UNDERSTANDING SITE EFFECTS THROUGH DOWNHOLE ARRAY SEISMOGRAM INVERSION  

 

ASSIMAKI, D., Georgia Institute of Technology, School of Civil and Environmental Engineering, Atlanta, GA 30332, and STEIDL, J.M., Institute for Crustal Studies, University of California, Santa Barbara, CA 93106, dominic.assimaki@ce.gatech.edu, steidl@crustal.ucsb.edu.

 

In current site response methodologies, elastic impedance profiles are obtained through geotechnical and geophysical testing, while attenuation is either approximated by means of empirical correlations or inferred based on limited laboratory data. At larger strains, soil properties are primarily evaluated through laboratory testing, where the in-situ stress-state and seismic loading cannot be accurately reproduced.

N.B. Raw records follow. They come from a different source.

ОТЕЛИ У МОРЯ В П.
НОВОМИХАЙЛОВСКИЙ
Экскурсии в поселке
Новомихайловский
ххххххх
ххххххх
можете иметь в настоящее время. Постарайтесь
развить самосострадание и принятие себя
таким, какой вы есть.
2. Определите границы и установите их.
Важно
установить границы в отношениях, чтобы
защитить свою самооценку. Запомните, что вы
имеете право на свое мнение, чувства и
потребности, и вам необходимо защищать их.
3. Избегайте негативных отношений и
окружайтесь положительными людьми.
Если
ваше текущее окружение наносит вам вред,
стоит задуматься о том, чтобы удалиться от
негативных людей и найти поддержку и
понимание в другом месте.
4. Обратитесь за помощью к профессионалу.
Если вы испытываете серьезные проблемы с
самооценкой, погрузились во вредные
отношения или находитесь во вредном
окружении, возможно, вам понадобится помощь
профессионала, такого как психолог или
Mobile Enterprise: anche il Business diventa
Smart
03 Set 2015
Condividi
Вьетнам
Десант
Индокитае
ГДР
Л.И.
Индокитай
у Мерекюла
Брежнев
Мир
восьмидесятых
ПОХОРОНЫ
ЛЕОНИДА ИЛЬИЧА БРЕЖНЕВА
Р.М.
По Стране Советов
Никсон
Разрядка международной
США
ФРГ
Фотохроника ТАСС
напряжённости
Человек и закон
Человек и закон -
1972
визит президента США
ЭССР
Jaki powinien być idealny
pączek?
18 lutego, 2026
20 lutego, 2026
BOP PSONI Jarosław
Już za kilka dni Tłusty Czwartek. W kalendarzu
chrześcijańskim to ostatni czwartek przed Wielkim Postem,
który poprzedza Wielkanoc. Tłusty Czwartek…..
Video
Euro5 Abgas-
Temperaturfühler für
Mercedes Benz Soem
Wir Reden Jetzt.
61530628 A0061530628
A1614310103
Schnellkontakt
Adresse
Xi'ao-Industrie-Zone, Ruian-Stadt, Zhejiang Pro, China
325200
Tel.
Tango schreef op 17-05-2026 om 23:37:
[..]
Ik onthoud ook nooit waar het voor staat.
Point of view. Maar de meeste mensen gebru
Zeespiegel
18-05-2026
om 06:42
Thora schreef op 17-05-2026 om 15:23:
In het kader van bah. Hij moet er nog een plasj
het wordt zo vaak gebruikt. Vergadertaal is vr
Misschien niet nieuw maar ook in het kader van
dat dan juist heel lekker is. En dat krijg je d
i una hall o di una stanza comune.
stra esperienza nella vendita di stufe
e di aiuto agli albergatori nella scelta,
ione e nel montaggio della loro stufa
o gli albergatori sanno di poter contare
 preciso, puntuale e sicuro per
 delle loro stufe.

As a result, ground motion predictions usually compare poorly with weak motion recordings, a discrepancy even further aggravated for strong ground motion.  Downhole instrumentation, which has been increasingly deployed in seismically active areas over the past years, may be a valuable complement to in-situ and laboratory investigation techniques. We here present a seismic waveform inversion algorithm for the estimation of elastic and equivalent linear soil properties using downhole array recordings. Based on a genetic algorithm complemented by a local least-square fit operator, the proposed scheme can estimate efficiently elastic impedance and attenuation profiles, and quantify approximately the extent of nonlinearity exhibited by the material during strong ground motion. Results presented for weak and strong motion data from the Miyagi-Oki Earthquake recorded by the Strong Motion Network Kik-Net illustrate that, providing critical constraints on interpretation methods and information on the soil behavior and site response over a wide range of loading conditions, currently available downhole array data may be used to establish a unified methodology of strong motion site response assessment.